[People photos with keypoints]
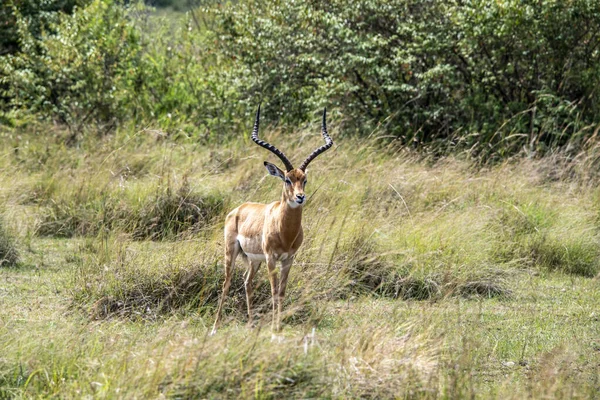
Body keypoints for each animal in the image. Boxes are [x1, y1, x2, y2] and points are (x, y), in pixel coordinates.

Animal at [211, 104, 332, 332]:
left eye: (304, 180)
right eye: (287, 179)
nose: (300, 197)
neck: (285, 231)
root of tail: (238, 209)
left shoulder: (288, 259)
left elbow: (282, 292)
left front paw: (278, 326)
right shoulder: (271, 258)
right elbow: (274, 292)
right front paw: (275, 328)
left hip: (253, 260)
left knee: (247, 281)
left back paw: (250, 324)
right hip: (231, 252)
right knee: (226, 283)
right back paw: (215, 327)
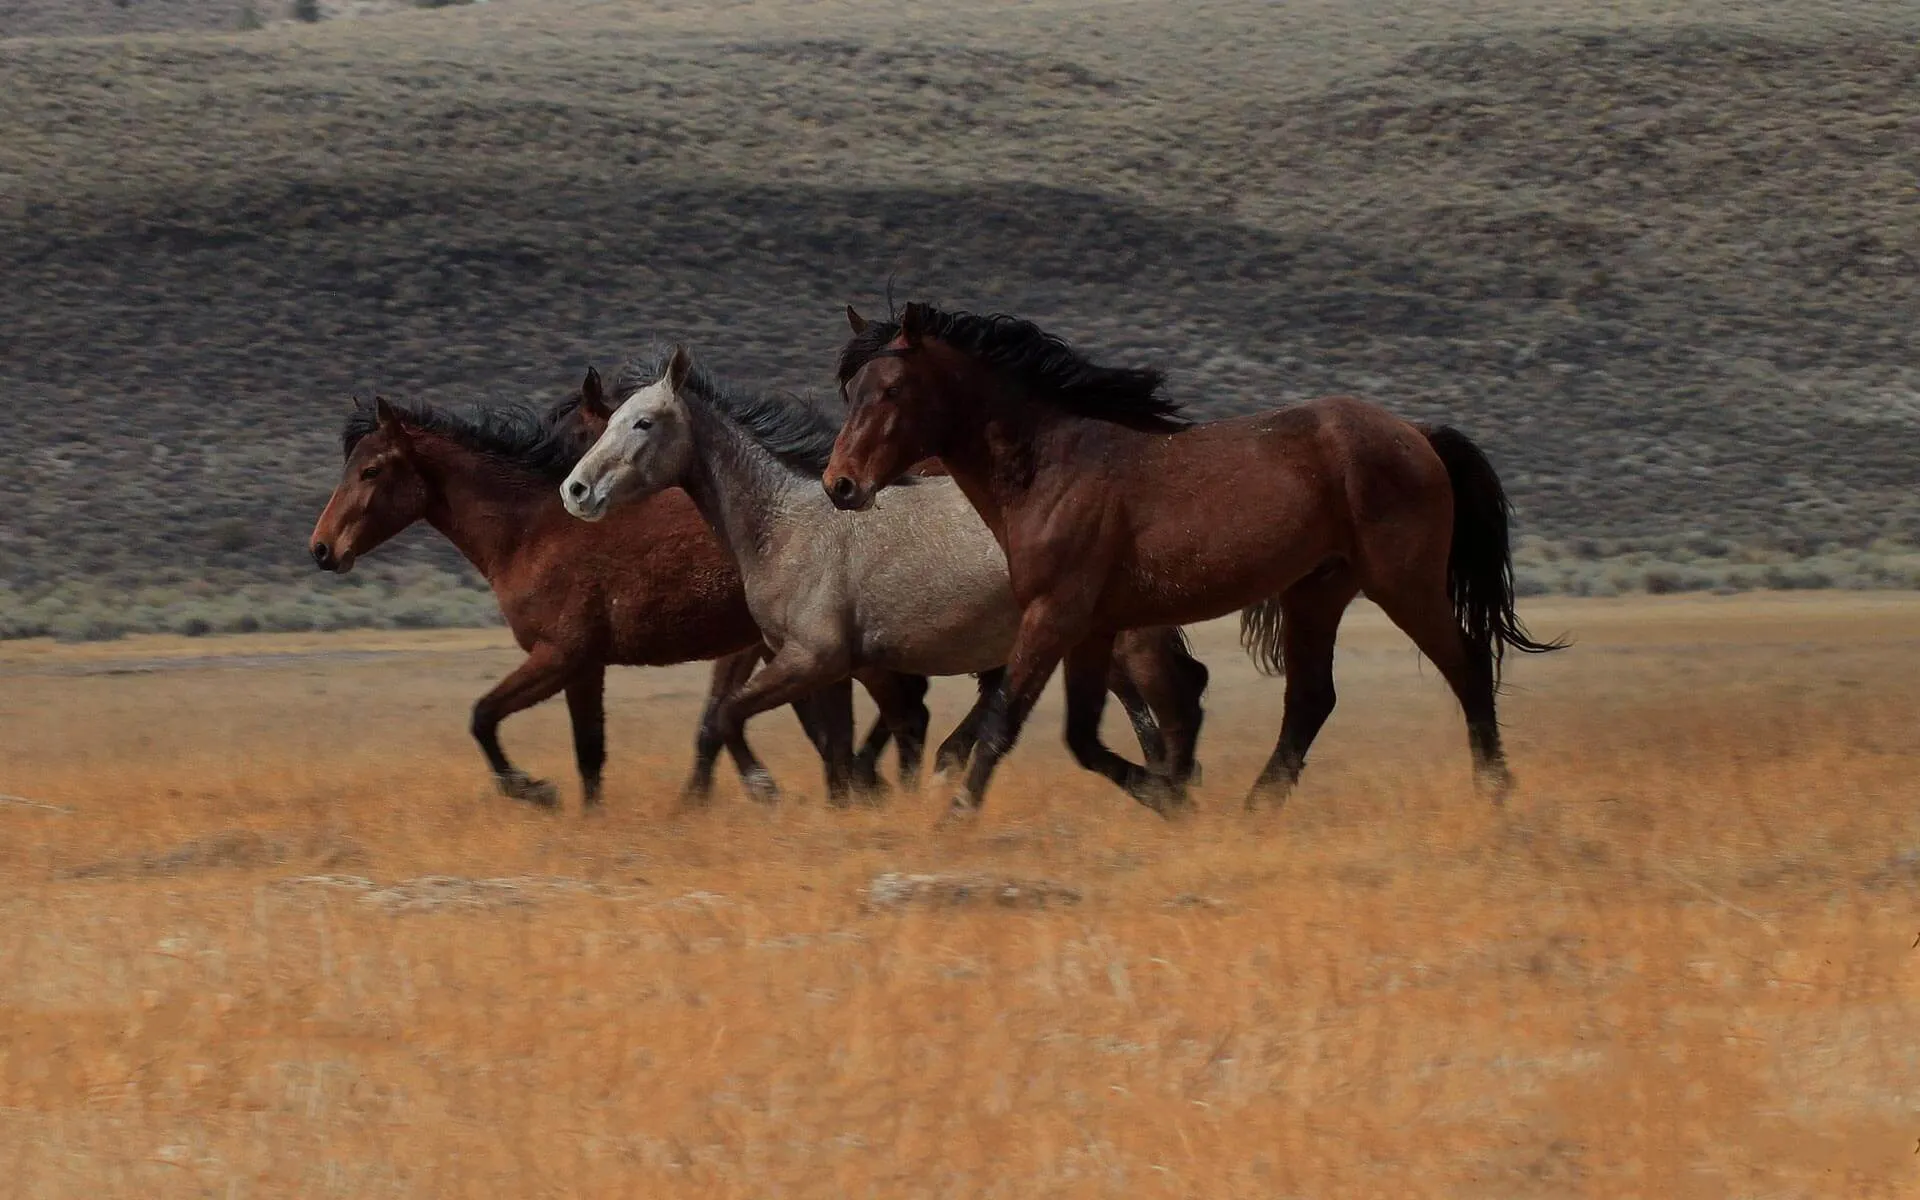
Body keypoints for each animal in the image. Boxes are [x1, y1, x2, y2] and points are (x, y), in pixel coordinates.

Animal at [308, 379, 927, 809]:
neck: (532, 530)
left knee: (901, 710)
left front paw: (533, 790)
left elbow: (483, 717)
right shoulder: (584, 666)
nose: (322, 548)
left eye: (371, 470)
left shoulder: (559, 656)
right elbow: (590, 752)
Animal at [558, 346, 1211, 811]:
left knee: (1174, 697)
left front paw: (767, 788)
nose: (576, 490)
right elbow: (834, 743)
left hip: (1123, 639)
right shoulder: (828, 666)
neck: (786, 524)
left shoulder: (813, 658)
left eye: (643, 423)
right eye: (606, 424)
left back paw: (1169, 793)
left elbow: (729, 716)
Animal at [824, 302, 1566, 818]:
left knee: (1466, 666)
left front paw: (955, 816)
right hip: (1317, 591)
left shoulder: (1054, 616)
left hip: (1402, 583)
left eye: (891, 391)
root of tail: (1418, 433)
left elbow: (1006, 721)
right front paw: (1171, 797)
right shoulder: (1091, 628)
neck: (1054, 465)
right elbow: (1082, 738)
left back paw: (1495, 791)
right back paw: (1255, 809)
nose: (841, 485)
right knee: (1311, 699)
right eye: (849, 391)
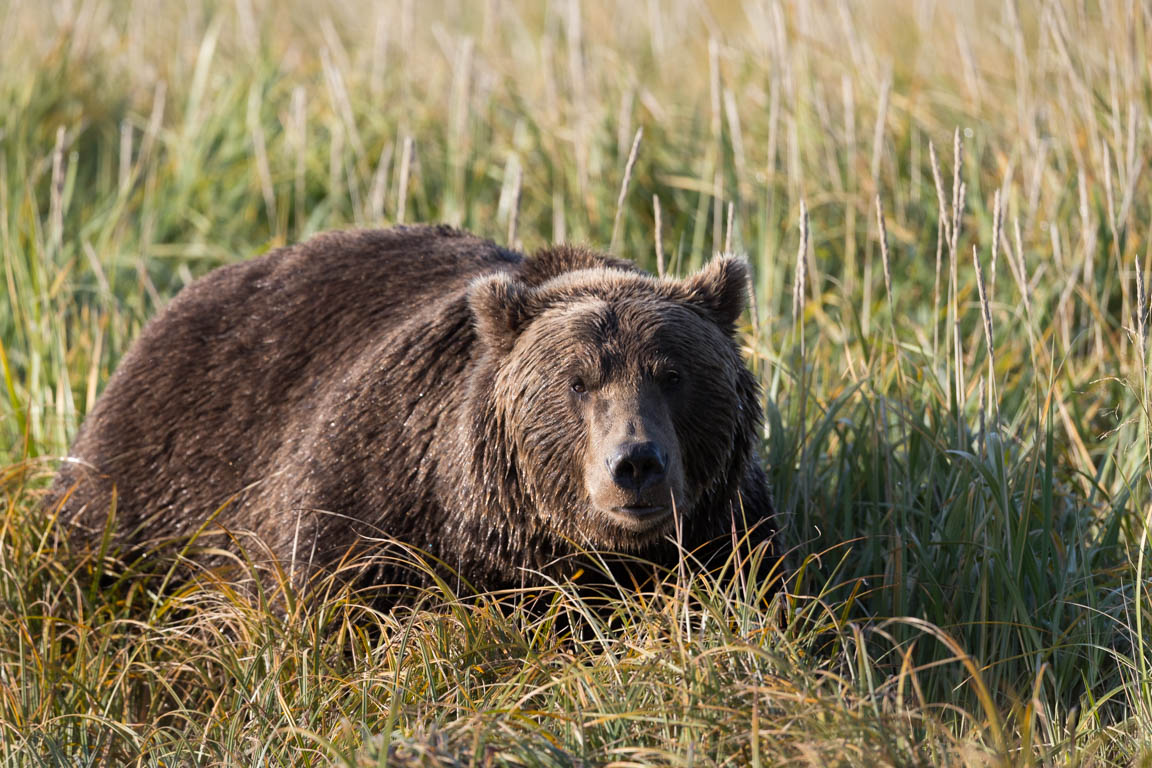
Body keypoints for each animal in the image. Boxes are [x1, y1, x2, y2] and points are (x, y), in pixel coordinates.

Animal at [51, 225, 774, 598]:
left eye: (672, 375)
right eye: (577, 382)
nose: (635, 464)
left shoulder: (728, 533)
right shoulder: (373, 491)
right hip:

__Work instruction__.
Exactly as given, transcribe every line of the data, but not its images.

__Answer for this exercise__.
Body keypoints for each animal in the image. Boxes are [x1, y1, x2, y2] and points are (x, y), in pixel coordinates.

Animal at [211, 104, 332, 332]:
left eye: (304, 180)
right eye: (287, 179)
nose: (300, 197)
neck: (285, 231)
root of tail: (238, 209)
left shoulder: (288, 259)
left elbow: (282, 292)
left front paw: (278, 326)
right shoulder: (271, 258)
right elbow: (274, 292)
right front paw: (275, 328)
left hip: (253, 260)
left knee: (247, 281)
left back paw: (250, 324)
right hip: (231, 252)
right knee: (226, 283)
right back paw: (215, 327)
Body keypoints for each animal in the image. Boxes are [x1, y1, x2, y2] and points are (x, y), in pixel coordinates.

Animal at [308, 379, 927, 809]:
neck: (532, 530)
left knee: (901, 710)
left front paw: (533, 790)
left elbow: (483, 717)
right shoulder: (584, 666)
nose: (322, 548)
left eye: (371, 470)
left shoulder: (559, 656)
right elbow: (590, 752)
Animal at [558, 346, 1211, 811]:
left knee: (1174, 697)
left front paw: (767, 788)
nose: (576, 490)
right elbow: (834, 743)
left hip: (1123, 639)
right shoulder: (828, 666)
neck: (786, 524)
left shoulder: (813, 658)
left eye: (643, 423)
right eye: (606, 424)
left back paw: (1169, 793)
left elbow: (729, 716)
Animal at [824, 302, 1566, 818]:
left knee: (1466, 666)
left front paw: (955, 816)
right hip: (1317, 591)
left shoulder: (1054, 616)
left hip: (1402, 583)
left eye: (891, 391)
root of tail: (1418, 433)
left elbow: (1006, 721)
right front paw: (1171, 797)
right shoulder: (1091, 628)
neck: (1054, 465)
right elbow: (1082, 738)
left back paw: (1495, 791)
right back paw: (1255, 809)
nose: (841, 485)
right knee: (1311, 699)
right eye: (849, 391)
Body keypoints for each animal in the image. Boxes are [x1, y1, x2, y2] and points are (x, y), in pixel coordinates.

Animal at [51, 225, 774, 598]:
left eye: (672, 375)
right eye: (577, 382)
nose: (635, 464)
left shoulder: (728, 533)
right shoulder: (373, 491)
right hip:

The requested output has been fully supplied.